4. His counsel was ineffective for failing to argue effectively against application of a two-level enhancement under U.S.S.G. § 2D1.1(b)(15)(A) for using friendship or affection to involve another individual in the offense.

5. His counsel was ineffective for failing to argue effectively against attributing to him as relevant conduct 30 ounces of crack cocaine not part of the conspiracy charged in the indictment.

6. His counsel was ineffective for failing to present an argument at sentencing that anticipated the later change in law under the First Step Act.

Doc. 1 at 4–11; see Doc. 2. II. LEGAL STANDARD FOR § 2255 MOTIONS A prisoner may have relief under § 2255 when the trial court imposes a sentence that: (1) violates the Constitution or laws of the United States; (2) exceeds its jurisdiction; (3) exceeds the maximum authorized by law; or (4) is otherwise subject to collateral attack. See 28 U.S.C. § 2255. See also McKay v. United States, 657 F.3d 1190, 1194, n.8 (11th Cir. 2011). “Relief under 28 U.S.C. § 2255 ‘is reserved for transgressions of constitutional rights and for that narrow compass of other injury that could not have been raised in direct appeal and would, if condoned, result in a complete miscarriage of justice.’” Lynn v. United States, 365 F.3d 1225, 1232 (11th Cir. 2004) (citations omitted). If a court determines that

a prisoner is entitled to § 2255 relief, it “shall vacate and set the judgment aside and shall discharge the prisoner or resentence him or grant a new trial or correct the sentence as may appear appropriate.” 28 U.S.C. § 2255(b). The burden to establish that vacatur of a conviction or sentence is required falls upon the prisoner. Beeman v. United States, 871 F.3d 1215, 1221–22 (11th Cir. 2017).
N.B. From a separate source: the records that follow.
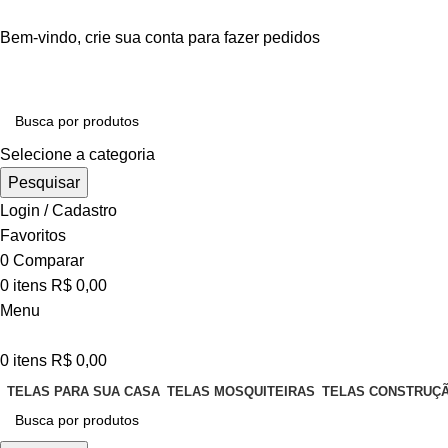
Bem-vindo,
crie sua conta
para fazer pedidos
Selecione a categoria
Pesquisar
Login / Cadastro
Favoritos
0
Comparar
0
itens
R$
0,00
Menu
0
itens
R$
0,00
TELAS PARA SUA CASA
TELAS MOSQUITEIRAS
TELAS CONSTRUÇÃ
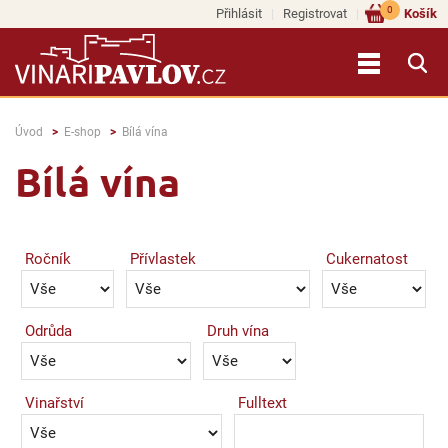
0
Přihlásit
Registrovat
Košík
Úvod
E-shop
Bílá vína
Bílá vína
Ročník
Přívlastek
Cukernatost
Odrůda
Druh vína
Vinařství
Fulltext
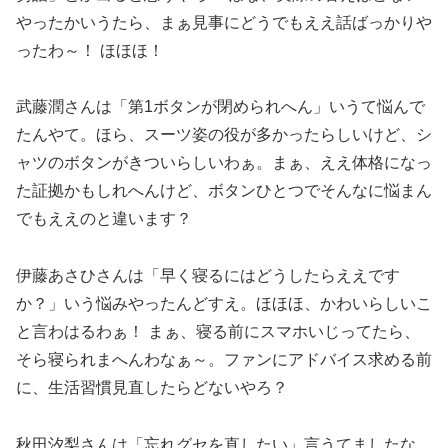
やったかいうたら、まぁ見事にどうでもええ話ばっかりや
ったわ～！ ほほほ！
武藤潤さんは「第1ボタンが閉められへん」いうて悩んで
たんやて。ほら、スーツ姿の役が多かったらしいけど、シ
ャツのボタンがきついらしいわぁ。まぁ、ええ体格になっ
た証拠かもしれへんけど、ボタンひとつでそんなに悩まん
でもええのと違います？
伊藤あさひさんは「早く寝るにはどうしたらええです
か？」いう悩みやったんどすえ。ほほほ、かわいらしいこ
と言わはるわぁ！ まぁ、寝る前にスマホいじってたら、
そら寝られまへんわなぁ～。ファンにアドバイス求める前
に、生活習慣見直したらどないやろ？
秋田汐梨さんは「忘れグセを直したい」言うてましたな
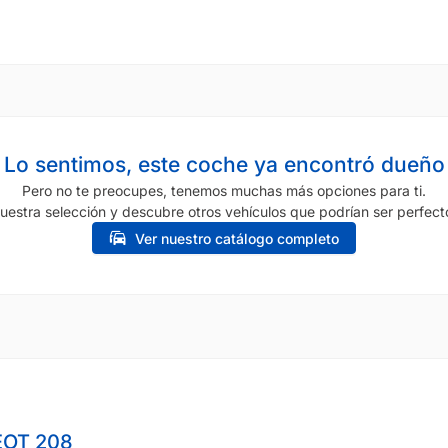
Lo sentimos, este coche ya encontró dueño
Pero no te preocupes, tenemos muchas más opciones para ti.
uestra selección y descubre otros vehículos que podrían ser perfecto
Ver nuestro catálogo completo
OT 208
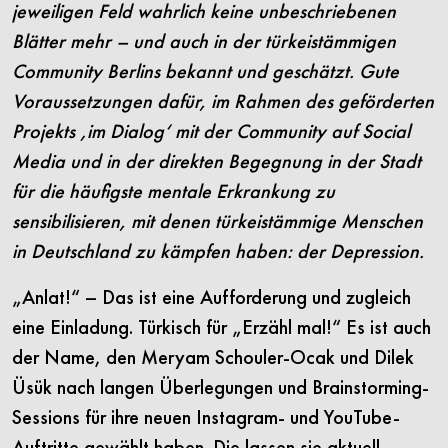
jeweiligen Feld wahrlich keine unbeschriebenen
Blätter mehr – und auch in der türkeistämmigen
Community Berlins bekannt und geschätzt. Gute
Voraussetzungen dafür, im Rahmen des geförderten
Projekts ‚im Dialog‘ mit der Community auf Social
Media und in der direkten Begegnung in der Stadt
für die häufigste mentale Erkrankung zu
sensibilisieren, mit denen türkeistämmige Menschen
in Deutschland zu kämpfen haben: der Depression.
„Anlat!“ – Das ist eine Aufforderung und zugleich
eine Einladung. Türkisch für „Erzähl mal!“ Es ist auch
der Name, den Meryam Schouler-Ocak und Dilek
Üsük nach langen Überlegungen und Brainstorming-
Sessions für ihre neuen Instagram- und YouTube-
Auftritte gewählt haben. Die lassen sie aktuell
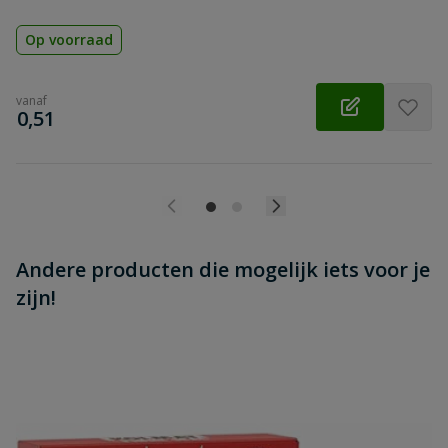
Op voorraad
vanaf
€
0,51
Andere producten die mogelijk iets voor je
zijn!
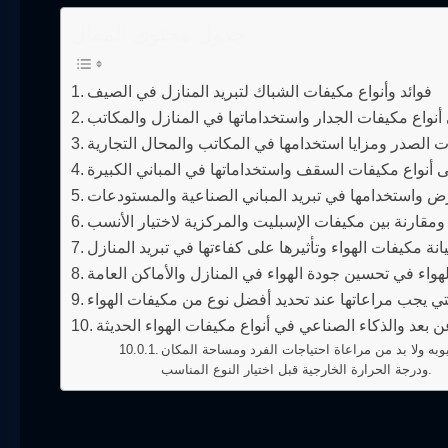
جدول محتوى المقال
فوائد وأنواع مكيفات الشباك لتبريد المنازل في الصيف
نواع مكيفات الجدار واستخداماتها في المنازل والمكاتب
ت الصدر ومزايا استخدامها في المكاتب والمحال التجارية
 أنواع مكيفات السقف واستخداماتها في المباني الكبيرة
رض واستخدامها في تبريد المباني الصناعية والمستودعات
ومقارنة بين مكيفات الإسبليت والمركزية لاختيار الأنسب
نة مكيفات الهواء وتأثيرها على كفاءتها في تبريد المنازل
هواء في تحسين جودة الهواء في المنازل والأماكن العامة
تي يجب مراعاتها عند تحديد أفضل نوع من مكيفات الهواء
عن بعد والذكاء الصناعي في أنواع مكيفات الهواء الحديثة
وبه ولا بد من مراعاة احتياجات الفرد ومساحة المكان
ودرجة الحرارة الخارجية قبل اختيار النوع المناسب.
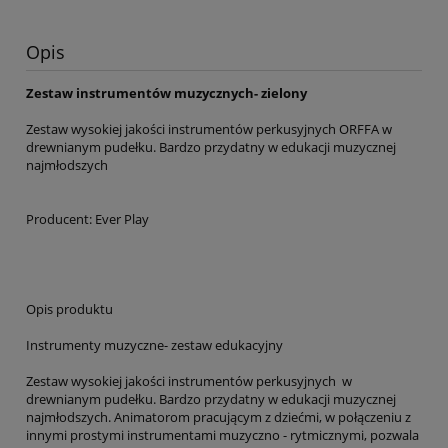
Opis
Zestaw instrumentów muzycznych- zielony
Zestaw wysokiej jakości instrumentów perkusyjnych ORFFA w
drewnianym pudełku. Bardzo przydatny w edukacji muzycznej
najmłodszych
Producent: Ever Play
Opis produktu
Instrumenty muzyczne- zestaw edukacyjny
Zestaw wysokiej jakości instrumentów perkusyjnych w
drewnianym pudełku. Bardzo przydatny w edukacji muzycznej
najmłodszych. Animatorom pracującym z dziećmi, w połączeniu z
innymi prostymi instrumentami muzyczno - rytmicznymi, pozwala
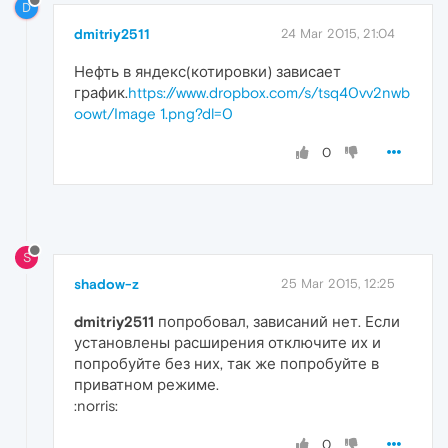
D
dmitriy2511
24 Mar 2015, 21:04
Нефть в яндекс(котировки) зависает
график.
https://www.dropbox.com/s/tsq40vv2nwb
oowt/Image 1.png?dl=0
0
S
shadow-z
25 Mar 2015, 12:25
dmitriy2511
попробовал, зависаний нет. Если
установлены расширения отключите их и
попробуйте без них, так же попробуйте в
приватном режиме.
:norris:
0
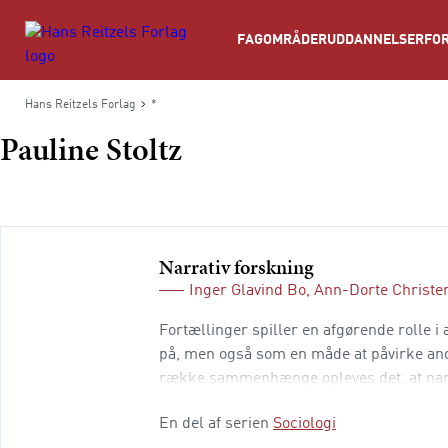
Søg
FAGOMRÅDER
UDDANNELSER
FOR
Hans Reitzels Forlag
*
Pauline Stoltz
Narrativ forskning
Inger Glavind Bo
,
Ann-Dorte Christe
Fortællinger spiller en afgørende rolle 
på, men også som en måde at påvirke and
række sammenhænge opleves det, at narra
hverdagslig forstand kan fortællinger spil
En del af serien
Sociologi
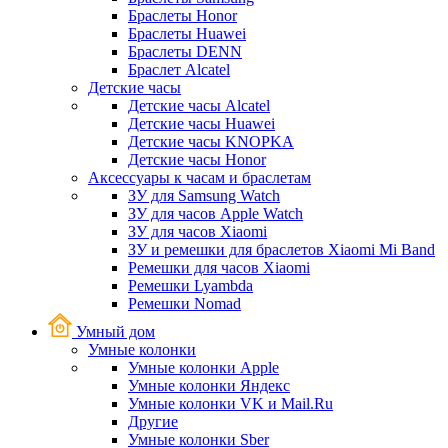
Браслеты Honor
Браслеты Huawei
Браслеты DENN
Браслет Alcatel
Детские часы
Детские часы Alcatel
Детские часы Huawei
Детские часы KNOPKA
Детские часы Honor
Аксессуары к часам и браслетам
ЗУ для Samsung Watch
ЗУ для часов Apple Watch
ЗУ для часов Xiaomi
ЗУ и ремешки для браслетов Xiaomi Mi Band
Ремешки для часов Xiaomi
Ремешки Lyambda
Ремешки Nomad
Умный дом
Умные колонки
Умные колонки Apple
Умные колонки Яндекс
Умные колонки VK и Mail.Ru
Другие
Умные колонки Sber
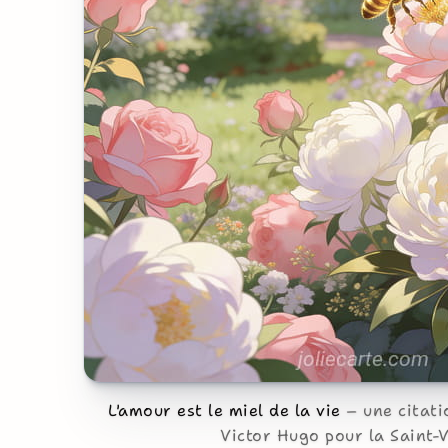
L'amour est le miel de la vie
une citati
Victor Hugo pour la Saint-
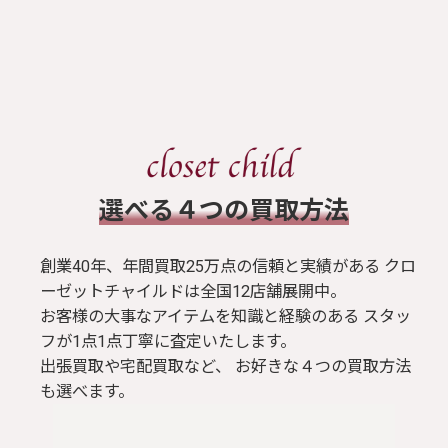
​選べる４つの買取方法
創業40年、年間買取25万点の信頼と実績がある クロ
ーゼットチャイルドは全国12店舗展開中。
お客様の大事なアイテムを知識と経験のある スタッ
フが1点1点丁寧に査定いたします。
出張買取や宅配買取など、 お好きな４つの買取方法
も選べます。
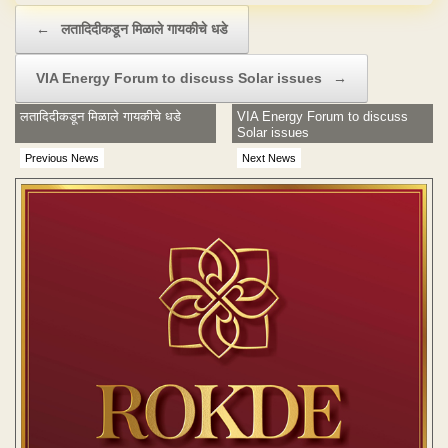
Post navigation
←
लतादिदीकडून मिळाले गायकीचे धडे
VIA Energy Forum to discuss Solar issues
→
लतादिदीकडून मिळाले गायकीचे धडे
VIA Energy Forum to discuss
Solar issues
Previous News
Next News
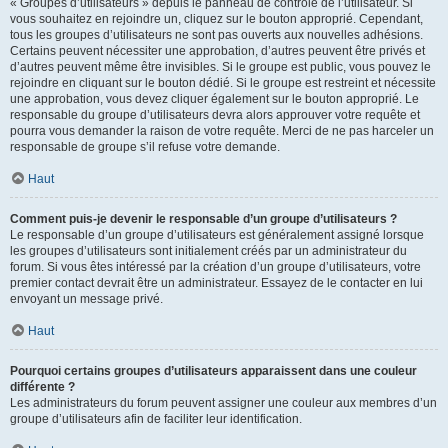
« Groupes d’utilisateurs » depuis le panneau de contrôle de l’utilisateur. Si
vous souhaitez en rejoindre un, cliquez sur le bouton approprié. Cependant,
tous les groupes d’utilisateurs ne sont pas ouverts aux nouvelles adhésions.
Certains peuvent nécessiter une approbation, d’autres peuvent être privés et
d’autres peuvent même être invisibles. Si le groupe est public, vous pouvez le
rejoindre en cliquant sur le bouton dédié. Si le groupe est restreint et nécessite
une approbation, vous devez cliquer également sur le bouton approprié. Le
responsable du groupe d’utilisateurs devra alors approuver votre requête et
pourra vous demander la raison de votre requête. Merci de ne pas harceler un
responsable de groupe s’il refuse votre demande.
Haut
Comment puis-je devenir le responsable d’un groupe d’utilisateurs ?
Le responsable d’un groupe d’utilisateurs est généralement assigné lorsque
les groupes d’utilisateurs sont initialement créés par un administrateur du
forum. Si vous êtes intéressé par la création d’un groupe d’utilisateurs, votre
premier contact devrait être un administrateur. Essayez de le contacter en lui
envoyant un message privé.
Haut
Pourquoi certains groupes d’utilisateurs apparaissent dans une couleur
différente ?
Les administrateurs du forum peuvent assigner une couleur aux membres d’un
groupe d’utilisateurs afin de faciliter leur identification.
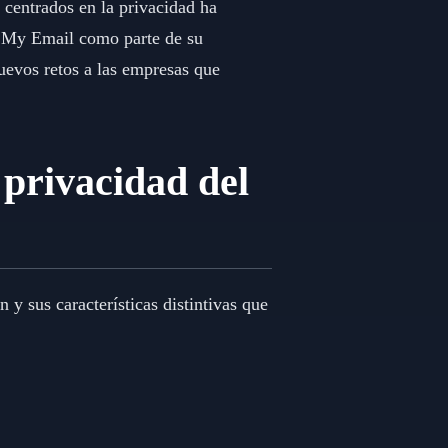
 centrados en la privacidad ha
e My Email como parte de su
uevos retos a las empresas que
 privacidad del
y sus características distintivas que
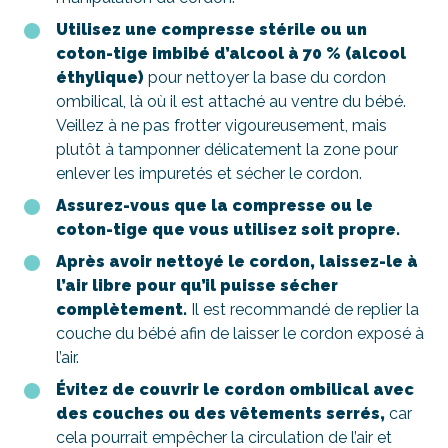
Utilisez une compresse stérile ou un
coton-tige imbibé d’alcool à 70 % (alcool
éthylique)
pour nettoyer la base du cordon
ombilical, là où il est attaché au ventre du bébé.
Veillez à ne pas frotter vigoureusement, mais
plutôt à tamponner délicatement la zone pour
enlever les impuretés et sécher le cordon.
Assurez-vous que la compresse ou le
coton-tige que vous utilisez soit propre.
Après avoir nettoyé le cordon, laissez-le à
l’air libre pour qu’il puisse sécher
complètement.
Il est recommandé de replier la
couche du bébé afin de laisser le cordon exposé à
l’air.
Évitez de couvrir le cordon ombilical avec
des couches ou des vêtements serrés,
car
cela pourrait empêcher la circulation de l’air et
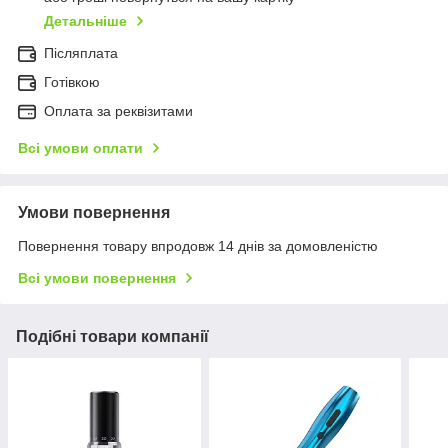
Детальніше
Післяплата
Готівкою
Оплата за реквізитами
Всі умови оплати
Умови повернення
Повернення товару впродовж 14 днів за домовленістю
Всі умови повернення
Подібні товари компанії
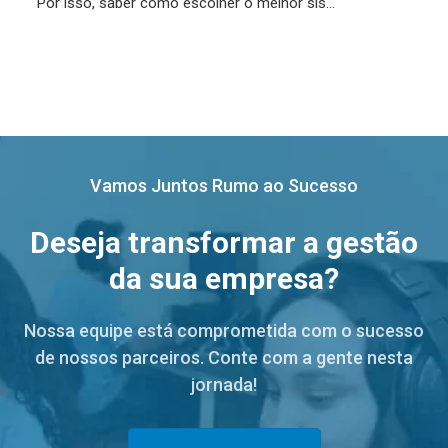
Por isso, saber como escolher o melhor sis...
Vamos Juntos Rumo ao Sucesso
Deseja transformar a gestão
da sua empresa?
Nossa equipe está comprometida com o sucesso
de nossos parceiros. Conte com a gente nesta
jornada!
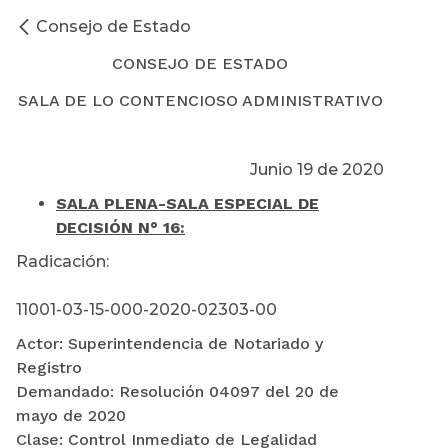
Consejo de Estado
CONSEJO DE ESTADO
SALA DE LO CONTENCIOSO ADMINISTRATIVO
Junio 19 de 2020
SALA PLENA-SALA ESPECIAL DE
DECISIÓN N° 16:
Radicación:
11001-03-15-000-2020-02303-00
Actor: Superintendencia de Notariado y
Registro
Demandado: Resolución 04097 del 20 de
mayo de 2020
Clase: Control Inmediato de Legalidad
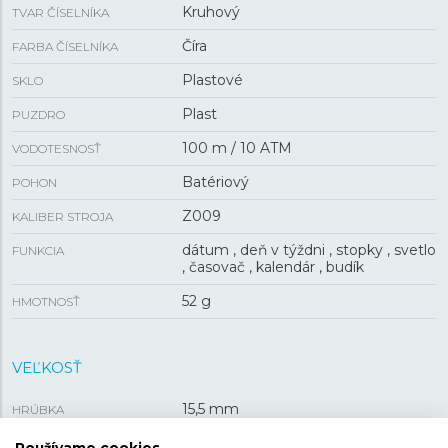
Kruhový
TVAR ČÍSELNÍKA
Číra
FARBA ČÍSELNÍKA
Plastové
SKLO
Plast
PUZDRO
100 m / 10 ATM
VODOTESNOSŤ
Batériový
POHON
Z009
KALIBER STROJA
dátum , deň v týždni , stopky , svetlo
FUNKCIA
, časovač , kalendár , budík
52 g
HMOTNOSŤ
VEĽKOSŤ
15,5 mm
HRÚBKA
46 mm
PUZDRO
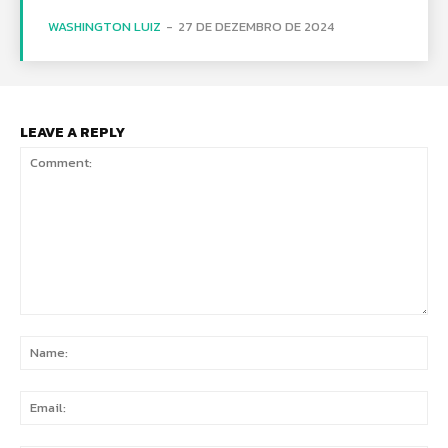
WASHINGTON LUIZ
-
27 DE DEZEMBRO DE 2024
LEAVE A REPLY
Comment:
Na
Ema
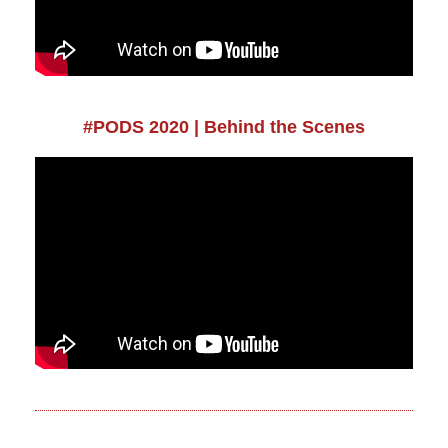
#PODS​
​ 2020
| Behind the Scenes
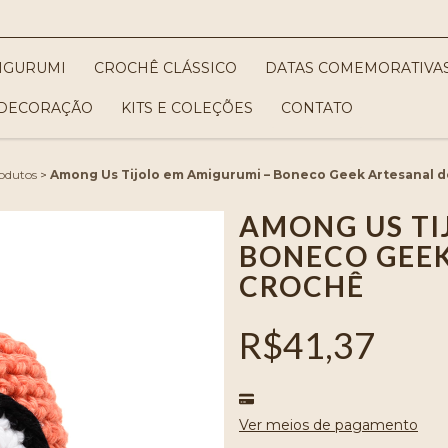
IGURUMI
CROCHÊ CLÁSSICO
DATAS COMEMORATIVA
DECORAÇÃO
KITS E COLEÇÕES
CONTATO
odutos
>
Among Us Tijolo em Amigurumi – Boneco Geek Artesanal 
AMONG US TI
BONECO GEEK
CROCHÊ
R$41,37
Ver meios de pagamento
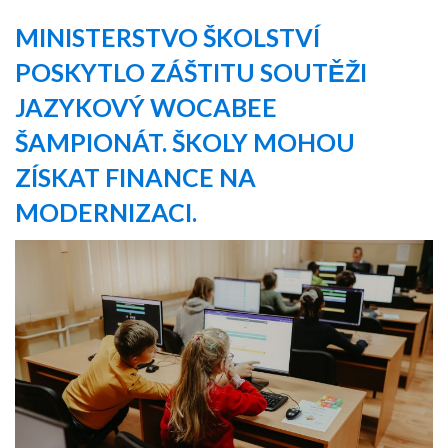
MINISTERSTVO ŠKOLSTVÍ
POSKYTLO ZÁŠTITU SOUTĚŽI
JAZYKOVÝ WOCABEE
ŠAMPIONÁT. ŠKOLY MOHOU
ZÍSKAT FINANCE NA
MODERNIZACI.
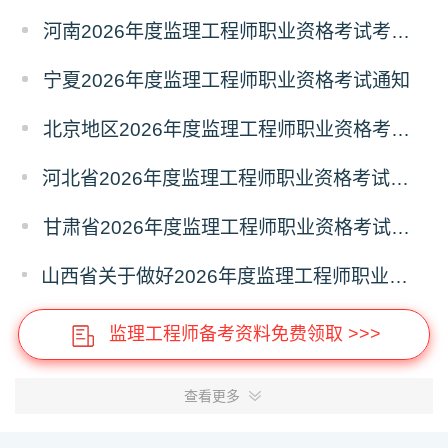
河南2026年度监理工程师职业资格考试考务工作通知
宁夏2026年度监理工程师职业资格考试通知
北京地区2026年度监理工程师职业资格考试报名提示
河北省2026年度监理工程师职业资格考试考务工作通知
甘肃省2026年度监理工程师职业资格考试报名通知
山西省关于做好2026年度监理工程师职业资格考试考务工作的通知
监理工程师备考资料免费领取 >>>
查看更多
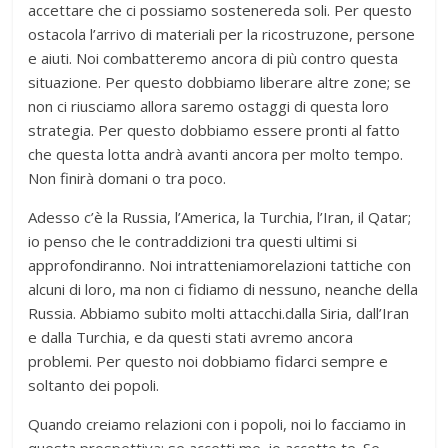
accettare che ci possiamo sostenereda soli. Per questo
ostacola l’arrivo di materiali per la ricostruzone, persone
e aiuti. Noi combatteremo ancora di più contro questa
situazione. Per questo dobbiamo liberare altre zone; se
non ci riusciamo allora saremo ostaggi di questa loro
strategia. Per questo dobbiamo essere pronti al fatto
che questa lotta andrà avanti ancora per molto tempo.
Non finirà domani o tra poco.
Adesso c’è la Russia, l’America, la Turchia, l’Iran, il Qatar;
io penso che le contraddizioni tra questi ultimi si
approfondiranno. Noi intratteniamorelazioni tattiche con
alcuni di loro, ma non ci fidiamo di nessuno, neanche della
Russia. Abbiamo subito molti attacchi.dalla Siria, dall’Iran
e dalla Turchia, e da questi stati avremo ancora
problemi. Per questo noi dobbiamo fidarci sempre e
soltanto dei popoli.
Quando creiamo relazioni con i popoli, noi lo facciamo in
questa prospettiva: se accetti me, io accetto te. Se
III. CLAIMS OF INEFFECTIVE ASSISTANCE OF COUNSEL A claim of ineffective assistance of counsel is evaluated under the two-part test announced in Strickland v. Washington. 466 U.S. 668 (1984). First, a petitioner must show that “counsel’s representation fell below an objective standard of reasonableness.” Id. at 689. Second, the petitioner must show that “there is a reasonable probability that, but for

counsel’s unprofessional errors, the result of the proceeding would have been different.” Id. at 694. See also Chandler v. United States, 218 F.3d 1305, 1313 (11th Cir. 2000). Scrutiny of counsel’s performance is “highly deferential,” and the court indulges a “strong presumption” that counsel’s performance was reasonable. Chandler, 218 F.3d at 1314 (internal quotation marks omitted). The court will “avoid second-guessing counsel’s

performance: It does not follow that any counsel who takes an approach [the court] would not have chosen is guilty of rendering ineffective assistance.” Id. (internal quotation marks and brackets omitted).